Из-за угла вывернул черноволосый, худощавый парень с оттопыренными ушами. Его животик заметно выпирал вперед, подпоясанный узким ремнем. И очевидно в целях конспирации, голову закрывала большая широкополая соломенная шляпа, какую обычно носят дедушки в украинских сёлах. Больше всего Гоша Бернштейн боялся попасться навстречу патрулю и что его остановят, как еврея, поэтому всячески скрывал свои национальные особенности. Но даже паранджа не смогла бы скрыть эти самые особенности Гоши. И один из солдат вермахта действительно обратил на него внимания. Гошку спасло только то, что на соседней улице послышался выстрел, и патруль стремглав бросился туда.
- Ты бы еще ведро на голову одел. В самый раз для тебя.
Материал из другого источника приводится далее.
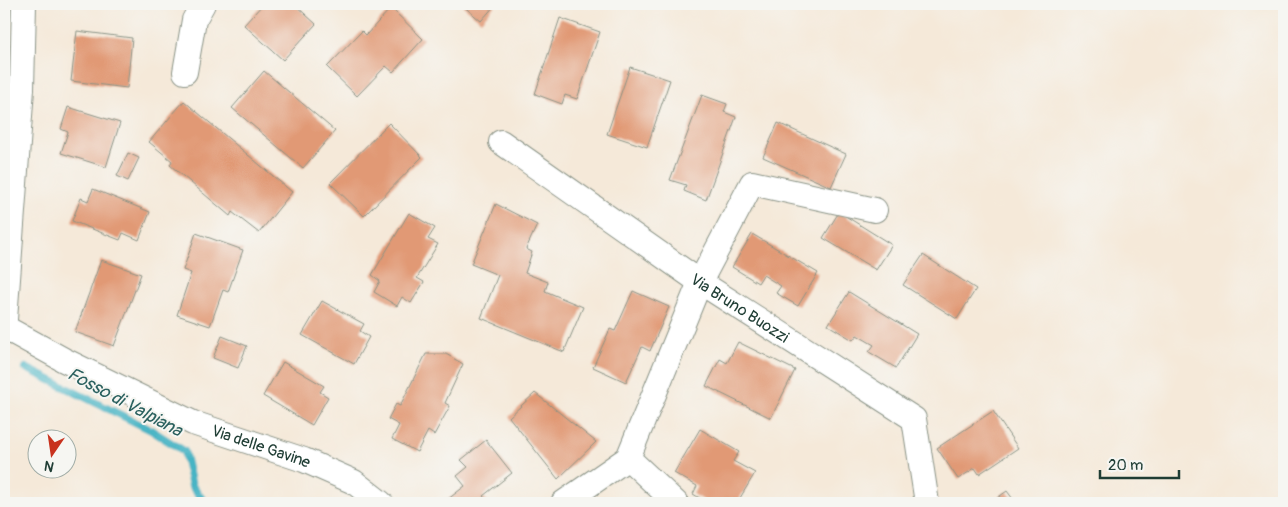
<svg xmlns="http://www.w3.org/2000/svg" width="1288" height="507" viewBox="0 0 1288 507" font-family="Pangolin,sans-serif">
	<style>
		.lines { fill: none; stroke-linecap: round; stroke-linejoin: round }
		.stream { stroke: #47b4c4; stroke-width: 8 }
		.building { fill: #e19974 }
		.minor-casing { stroke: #8a9386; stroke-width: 26 }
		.minor { stroke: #fff; stroke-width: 24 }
		.labels { text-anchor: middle; stroke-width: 4; stroke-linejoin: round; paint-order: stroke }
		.street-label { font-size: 16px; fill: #1f3d34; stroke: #f6f6f2 }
		.water-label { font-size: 18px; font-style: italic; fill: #2b615f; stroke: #f6f6f2 }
	</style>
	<rect width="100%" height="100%" fill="#f6f6f2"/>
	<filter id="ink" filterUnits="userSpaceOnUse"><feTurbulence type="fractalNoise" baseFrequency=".02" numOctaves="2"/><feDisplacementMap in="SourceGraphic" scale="10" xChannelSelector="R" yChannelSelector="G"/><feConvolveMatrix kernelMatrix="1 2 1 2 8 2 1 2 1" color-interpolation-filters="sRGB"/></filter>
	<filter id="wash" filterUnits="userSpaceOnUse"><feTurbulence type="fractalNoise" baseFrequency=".0096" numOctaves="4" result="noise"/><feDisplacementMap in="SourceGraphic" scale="20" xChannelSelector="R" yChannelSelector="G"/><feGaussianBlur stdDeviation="1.12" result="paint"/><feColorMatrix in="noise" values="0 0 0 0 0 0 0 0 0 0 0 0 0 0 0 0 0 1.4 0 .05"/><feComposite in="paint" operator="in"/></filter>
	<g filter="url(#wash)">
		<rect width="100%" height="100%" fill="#f5e9d9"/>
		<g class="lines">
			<polyline class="stream" points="26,368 151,430 184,451 192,486 205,503"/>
		</g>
		<g id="blocks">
			<g class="building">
				<polygon points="263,4 294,4 316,24 283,60 244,25"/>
				<polygon points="461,4 496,4 481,21"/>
				<polygon points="391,8 423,39 393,72 386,66 357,96 327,67 362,31 366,35"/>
				<polygon points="560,18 600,32 577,99 565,95 562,104 535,94"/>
				<polygon points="77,31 132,38 127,88 71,81"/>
				<polygon points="630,67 670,80 647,147 607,134"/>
				<polygon points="264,71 335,131 303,168 232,108"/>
				<polygon points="702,95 727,104 724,112 736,117 706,200 684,191 686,185 670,180"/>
				<polygon points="184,101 292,192 259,233 232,212 230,216 170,165 172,161 149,142"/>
				<polygon points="68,107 120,123 106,167 61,153 68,132 61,129"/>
				<polygon points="389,123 422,157 364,216 330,183"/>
				<polygon points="778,123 846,154 831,187 763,157"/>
				<polygon points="128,153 139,158 128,181 117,176"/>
				<polygon points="93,189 150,212 139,240 123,233 120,240 72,221 81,198 88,201"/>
				<polygon points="496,204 537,225 526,249 532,252 525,273 548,282 545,291 583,307 564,352 481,318 498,275 471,264"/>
				<polygon points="839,212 892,245 876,270 823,238"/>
				<polygon points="409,213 435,228 428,239 438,244 417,278 424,282 411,303 402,297 397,306 374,292 380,281 372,275"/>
				<polygon points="196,233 243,250 228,292 223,290 210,326 177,315 191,273 183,270"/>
				<polygon points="752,234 818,273 798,306 776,293 781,286 763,275 758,283 732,267"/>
				<polygon points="923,255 976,289 957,319 903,285"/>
				<polygon points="101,260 141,274 114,346 75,332"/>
				<polygon points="633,291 669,307 650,351 642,347 626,382 593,367 610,329 615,331"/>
				<polygon points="849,292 917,334 896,368 869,352 874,345 857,335 853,340 828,325"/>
				<polygon points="322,301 364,324 360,331 369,337 354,364 302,335"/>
				<polygon points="222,336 247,346 238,368 213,358"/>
				<polygon points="738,342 795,370 771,418 706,386 720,359 727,363"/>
				<polygon points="426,354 446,354 463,364 445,403 450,406 434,435 428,431 417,452 392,439 399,425 388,419 396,404 400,406"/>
				<polygon points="283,362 324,386 320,392 328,397 312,425 263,396"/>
				<polygon points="535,393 596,442 558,479 509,417"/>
				<polygon points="993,411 1018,448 979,474 975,468 958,479 937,448"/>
				<polygon points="700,429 739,452 733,461 755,473 737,503 708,503 693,494 697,486 674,473"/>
				<polygon points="486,440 512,473 483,496 489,503 443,503 465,486 457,476 468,467 461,460"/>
				<polygon points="1007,491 1016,503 990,503"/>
			</g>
		</g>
	</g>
	<g filter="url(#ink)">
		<use href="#blocks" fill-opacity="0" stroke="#8a9386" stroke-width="1"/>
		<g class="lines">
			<g class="minor-casing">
				<g id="minor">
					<polyline points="185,72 194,20 203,4"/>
					<path id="s1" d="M501 142 700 282 914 419 927 503"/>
					<path id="s2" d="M4 327 64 360 193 423 304 460 354 482 381 503"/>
					<polyline points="4,333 22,89 24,4"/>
					<polyline points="628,458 676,503"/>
					<polyline points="563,503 628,458 700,282 752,183 875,210"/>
				</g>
			</g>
			<use href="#minor" class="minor"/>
		</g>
	</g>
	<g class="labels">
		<g class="street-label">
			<text dy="6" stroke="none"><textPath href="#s1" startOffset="291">Via Bruno Buozzi</textPath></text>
			<text dy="6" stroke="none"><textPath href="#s2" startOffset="284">Via delle Gavine</textPath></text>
		</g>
		<g class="water-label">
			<text transform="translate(125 402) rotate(28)" y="6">Fosso di Valpiana</text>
		</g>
	</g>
	<rect width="1288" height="507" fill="none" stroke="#f6f6f2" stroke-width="20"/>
	<g transform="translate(52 454) rotate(193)"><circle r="24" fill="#f6f6f2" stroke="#a0aca6"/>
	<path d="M0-4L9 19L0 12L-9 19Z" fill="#c8321e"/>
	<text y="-8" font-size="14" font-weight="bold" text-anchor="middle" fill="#1f3d34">N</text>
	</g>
	<path d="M1100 470v8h79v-8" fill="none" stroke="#1f3d34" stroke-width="2.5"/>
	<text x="1108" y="470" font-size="15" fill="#1f3d34" stroke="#f6f6f2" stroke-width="4" paint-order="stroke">20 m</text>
</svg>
И вообще ели уж жид работает в подполье, то он должен сидеть в глубокой эээ, то есть я хотел сказать в глубоком подполье и не показывать на поверхности свой "курносый" нос.
- Гошка резко сбросил шляпу. И гордо выпятив свой крючковатый нос, дрожащим голосом произнес. - Что ты имеешь против моего народа. Или ты с ними за одно. - он кивнул в сторону убегающему патрулю.
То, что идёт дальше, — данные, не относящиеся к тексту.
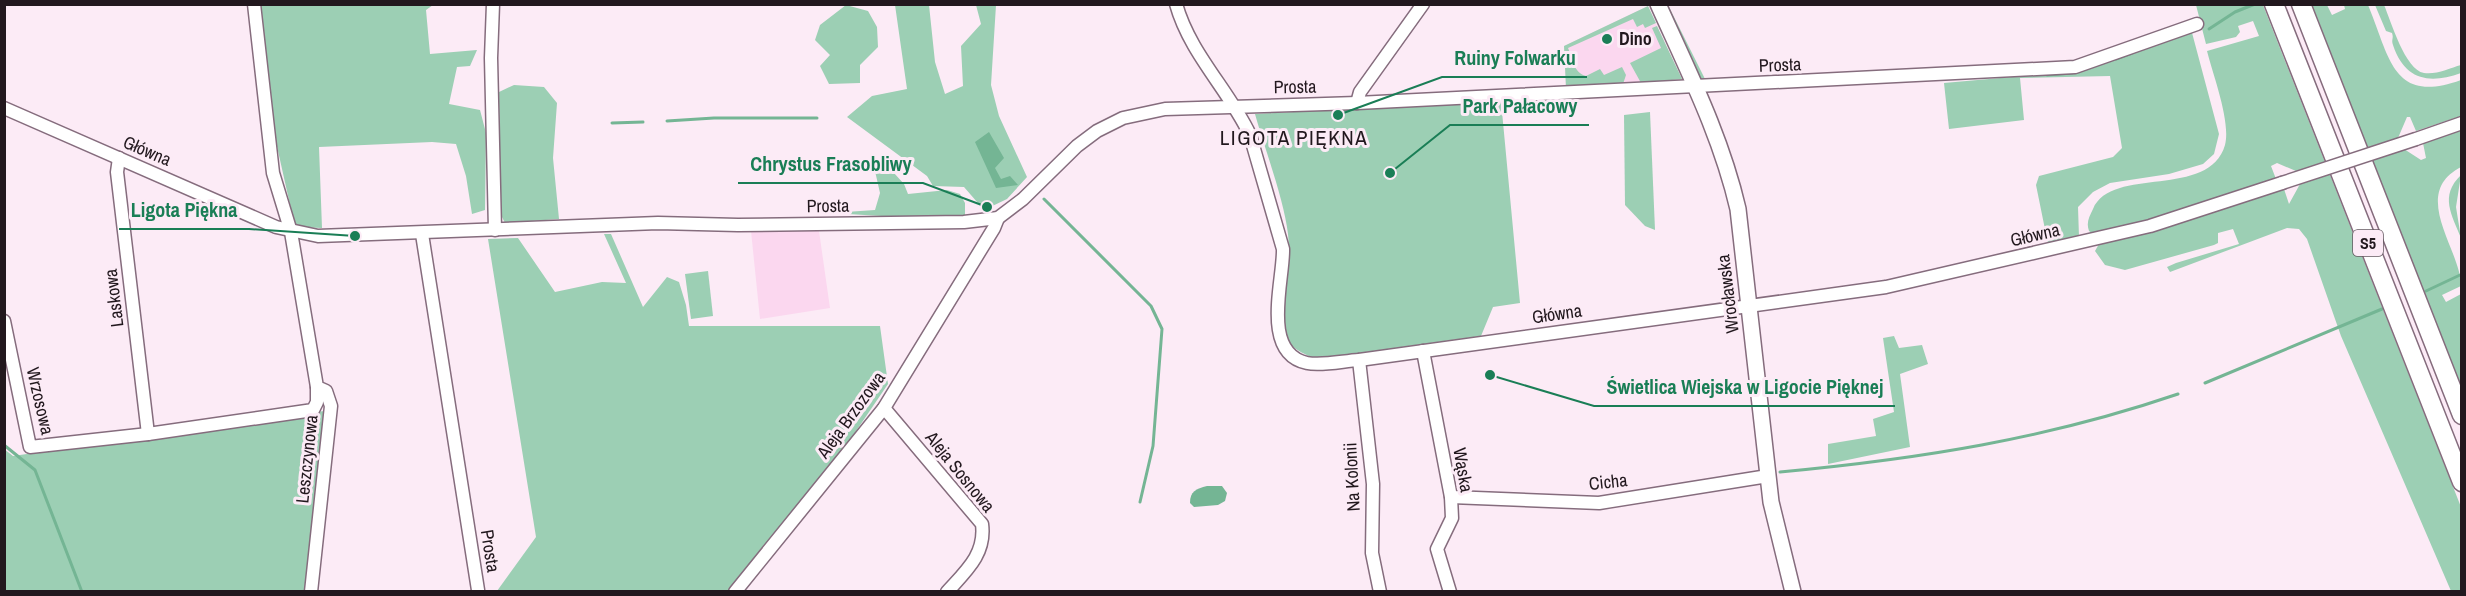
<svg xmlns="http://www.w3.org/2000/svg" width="2466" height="596" viewBox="0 0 2466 596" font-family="'Archivo Narrow',sans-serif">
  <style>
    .built { fill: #fbd7ef }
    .green { fill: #9ccfb4 }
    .water { fill: #74b594 }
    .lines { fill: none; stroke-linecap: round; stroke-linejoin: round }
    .stream { stroke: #74b594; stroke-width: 3 }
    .minor-casing { stroke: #856c7d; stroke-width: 15 }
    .major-casing { stroke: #856c7d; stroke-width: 18 }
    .highway-casing { stroke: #856c7d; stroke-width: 21 }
    .minor { stroke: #fff; stroke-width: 12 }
    .major { stroke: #fff; stroke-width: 15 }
    .highway { stroke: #fff; stroke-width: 18 }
    .minor-bridge-casing { stroke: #856c7d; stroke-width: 15; stroke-linecap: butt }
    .minor-bridge { stroke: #fff; stroke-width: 12 }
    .poi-dot { fill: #1a7e56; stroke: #fcebf6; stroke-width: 2 }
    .labels { text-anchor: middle; stroke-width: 6; stroke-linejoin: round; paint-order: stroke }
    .shield { fill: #fcebf6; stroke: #63575f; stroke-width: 1.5 }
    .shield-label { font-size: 16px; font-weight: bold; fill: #22181e }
    .poi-label { font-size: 18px; font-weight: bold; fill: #22181e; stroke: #fcebf6; text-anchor: start }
    .street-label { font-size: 18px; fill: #22181e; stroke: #fcebf6 }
    .quarter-label { font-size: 21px; letter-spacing: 1.5px; fill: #22181e; stroke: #fcebf6 }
    .leader { fill: none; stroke: #1a7e56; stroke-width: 2 }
    .callout-dot { fill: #1a7e56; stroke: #fcebf6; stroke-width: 2 }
    .callout-label { font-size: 20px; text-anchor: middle; font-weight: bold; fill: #1a7e56; stroke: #fcebf6; stroke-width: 6; stroke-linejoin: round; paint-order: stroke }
  </style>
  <rect width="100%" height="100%" fill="#fcebf6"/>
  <g class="built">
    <polygon points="1648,6 1681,79 1566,88 1564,46"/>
    <polygon points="751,231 819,231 830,308 760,319"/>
  </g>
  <g class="green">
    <polygon points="260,5 433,5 426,10 430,54 477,50 470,66 457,67 449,104 480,110 486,133 485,210 472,214 466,176 456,144 432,142 319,147 322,228 295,227 276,142"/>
    <polygon points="846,5 868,11 877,27 878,47 860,65 860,83 829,84 820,66 830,55 815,40 820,25"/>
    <polygon points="895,5 929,5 935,62 945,94 963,86 961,46 981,24 976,5 996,5 991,85 999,116 1027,177 1007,199 984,210 964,187 933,186 927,176 847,117 872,96 907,89"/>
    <polygon points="1664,5 1668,5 1707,83 1701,82"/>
    <path d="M2196,5H2263L2461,507V591H2451L2341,336L2307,239L2299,229L2287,228L2170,272L2167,267L2176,263L2239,244L2233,229L2218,233V243L2214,245L2125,270L2105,265L2095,251L2099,244L2157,230L2284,189L2289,204L2300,184L2296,171L2277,163L2271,166L2276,179L2153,220L2093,234L2089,231C2086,223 2089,217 2093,209C2112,165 2209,200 2225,145C2231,122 2213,75 2207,51L2259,36L2253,21L2238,26L2240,32L2236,37L2206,44Z"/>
    <path d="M2312,5H2327L2332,15L2345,9L2344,5H2368C2390,57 2392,105 2461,80V116L2416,131L2410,117H2407L2398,138L2404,149L2421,160L2426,158L2423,143L2461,130V167C2409,194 2461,249 2461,286L2442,295L2446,302L2461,294V387Z"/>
    <path d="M2375,5H2384C2391,21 2405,70 2424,73C2436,75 2450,68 2461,65V73C2430,84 2405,81 2393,45C2391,39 2394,39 2392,33L2386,31Z"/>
    <path d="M1648,6L1656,23L1645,28L1643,24L1637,27L1633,19L1568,48C1574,61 1573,72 1586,76L1600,69L1604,75L1622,67L1626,75L1623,84L1566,88L1564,46Z"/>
    <polygon points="1657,26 1682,79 1641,83 1630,63 1661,48 1652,28"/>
    <polygon points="2191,29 2219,134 2214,154 2203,164 2169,174 2110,183 2093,192 2078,207 2079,237 2048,244 2036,185 2039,176 2113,157 2122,148 2110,76 2020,78 2024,120 1949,129 1944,83 2066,72"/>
    <polygon points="514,85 544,87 557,103 553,158 559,219 505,223 500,213 499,92"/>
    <path d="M1501,101L1520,303L1493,307L1481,336L1315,359C1303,353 1289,348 1283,334C1271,302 1292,267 1288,234C1284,199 1265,150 1255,114Z"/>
    <polygon points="1650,112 1655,230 1645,226 1625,205 1624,115"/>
    <polygon points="883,161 904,184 908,194 947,190 960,194 965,203 965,215 898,217 831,213 875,210 880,193 875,171"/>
    <path d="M2461,175L2456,207L2461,238C2452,215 2439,196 2461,175Z"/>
    <polygon points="604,234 611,234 643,307 667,277 679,282 686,305 689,326 880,326 888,384 852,437 728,591 497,591 536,537 488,239 518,238 555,292 602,282 626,283"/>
    <polygon points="708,271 713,316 691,319 685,274"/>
    <polygon points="1894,336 1899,348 1922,345 1928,364 1900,374 1910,447 1828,464 1828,444 1876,436 1873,419 1894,412 1883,338"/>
    <polygon points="324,411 327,423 309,591 5,591 4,449 13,456"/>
  </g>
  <g class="water">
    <polygon points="989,132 1004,158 995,168 1001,179 1010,176 1018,185 996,188 975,142"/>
    <path d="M1207,486H1222L1227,493L1225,501L1218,505L1194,507L1190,503C1190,491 1196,489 1207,486Z"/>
  </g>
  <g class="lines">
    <g class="stream">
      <polyline points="2209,29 2235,12 2255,4"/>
      <polyline points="2116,59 2132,53"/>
      <polyline points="2047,75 2072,73"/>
      <polyline points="667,121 714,118 817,118"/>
      <polyline points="612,123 643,122"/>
      <polyline points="1044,199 1151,306 1162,329 1153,446 1140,502"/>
      <polyline points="2426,291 2460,275"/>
      <polyline points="2205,383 2382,309"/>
      <polyline points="4,445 35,470 82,592"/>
      <path d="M1780,472C1919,459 2046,439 2178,394"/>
    </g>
    <defs>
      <g id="minor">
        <polyline points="254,4 273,173 291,232 317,387 326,391 331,406 311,592"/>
        <polyline points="493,4 491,58 495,230"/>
        <path d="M1176,4C1190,54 1229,90 1250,135L1283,249C1284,279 1260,353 1307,363C1322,366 1343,361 1359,360L1886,287L2150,226L2282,183"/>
        <polyline points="1357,103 1360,92 1423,4"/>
        <polyline points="4,108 276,227 318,236 658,223 738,225 964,222 998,218 1023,199 1077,146 1097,131 1123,118 1165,109 1357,103 2075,67 2197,24"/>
        <polyline points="2416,139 2462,123"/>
        <polyline points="119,158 117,172 148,434"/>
        <polyline points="422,234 478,590"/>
        <polyline points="4,321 30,447 148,434 313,410 317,402 317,387"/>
        <polyline points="1423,351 1451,497 1452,518 1437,549 1450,592"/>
        <polyline points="1359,360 1373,484 1372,553 1380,592"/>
        <path d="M884,408L982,524C986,554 966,571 947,592"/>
        <polyline points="1451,497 1599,503 1768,476"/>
        <polyline points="735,592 884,408 994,228 998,218"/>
      </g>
      <path id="major" d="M1658,4C1689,73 1721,136 1738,209L1771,502L1793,592"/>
      <g id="highway">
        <polyline points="2274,4 2462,482"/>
        <polyline points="2301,4 2462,415"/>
      </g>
    </defs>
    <use href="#minor" class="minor-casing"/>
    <use href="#major" class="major-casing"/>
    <use href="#highway" class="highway-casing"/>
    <use href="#minor" class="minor"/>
    <use href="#major" class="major"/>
    <use href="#highway" class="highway"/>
    <defs>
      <polyline id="minor-bridge" points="2282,183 2416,139"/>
    </defs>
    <use href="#minor-bridge" class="minor-bridge-casing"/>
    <use href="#minor-bridge" class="minor-bridge"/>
  </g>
  <circle class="poi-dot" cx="1607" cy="39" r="6"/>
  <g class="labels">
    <rect class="shield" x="2353" y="230" width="30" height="26" rx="4.5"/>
    <g class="shield-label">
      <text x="2368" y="249">S5</text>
    </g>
    <g class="poi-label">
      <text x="1619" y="45">Dino</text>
    </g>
    <g class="street-label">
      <text transform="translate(1780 65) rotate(-2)" y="6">Prosta</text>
      <text transform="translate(1295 87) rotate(-1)" y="6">Prosta</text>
      <text transform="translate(147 151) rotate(23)" y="6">Główna</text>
      <text transform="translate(828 206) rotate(-1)" y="6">Prosta</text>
      <text transform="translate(2035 235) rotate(-13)" y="6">Główna</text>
      <text transform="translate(1728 294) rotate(-97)" y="6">Wrocławska</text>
      <text transform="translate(114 298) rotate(-97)" y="6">Laskowa</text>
      <text transform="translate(1557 314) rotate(-8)" y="6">Główna</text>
      <text transform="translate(40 401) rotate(77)" y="6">Wrzosowa</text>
      <text transform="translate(851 415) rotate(-54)" y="6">Aleja Brzozowa</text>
      <text transform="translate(307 459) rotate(-84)" y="6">Leszczynowa</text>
      <text transform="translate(1463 470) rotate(80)" y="6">Wąska</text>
      <text transform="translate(960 472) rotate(51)" y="6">Aleja Sosnowa</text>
      <text transform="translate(1352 477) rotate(-93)" y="6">Na Kolonii</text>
      <text transform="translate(1608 482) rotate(-6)" y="6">Cicha</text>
      <text transform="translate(490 551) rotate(81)" y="6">Prosta</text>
    </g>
    <g class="quarter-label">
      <text x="1294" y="145">LIGOTA PIĘKNA</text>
    </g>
  </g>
  <path class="leader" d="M1338 115L1442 77H1587M1390 173L1450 125H1589M987 207L923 183H738M355 236L249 229H119M1490 375L1594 406H1895"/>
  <g class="callout-dot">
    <circle cx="1338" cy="115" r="6"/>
    <circle cx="1390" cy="173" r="6"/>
    <circle cx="987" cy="207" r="6"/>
    <circle cx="355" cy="236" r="6"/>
    <circle cx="1490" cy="375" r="6"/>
  </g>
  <g class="callout-label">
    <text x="1515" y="65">Ruiny Folwarku</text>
    <text x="1520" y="113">Park Pałacowy</text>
    <text x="831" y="171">Chrystus Frasobliwy</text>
    <text x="184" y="217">Ligota Piękna</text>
    <text x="1745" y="394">Świetlica Wiejska w Ligocie Pięknej</text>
  </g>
  <rect width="2466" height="596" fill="none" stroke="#22181e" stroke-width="12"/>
</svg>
Тут уже подскочил Кирилл. - Что ты там вякнул мозгляк? Да я за каждого советского человека, жид он, русский, украинец, не важно, немчуре сердце вырву.
- Тихо вы петухи. Гоша, что, принес?
Гошка еще раз обернулся назад, и подняв рубаху, показал увесистую пачку листовок, затянутых ремнем. Молодые люди быстро разделили пачку на три части, попрятали их под рубахами, как Гоша, и спешно разошлись в трех разных направлениях.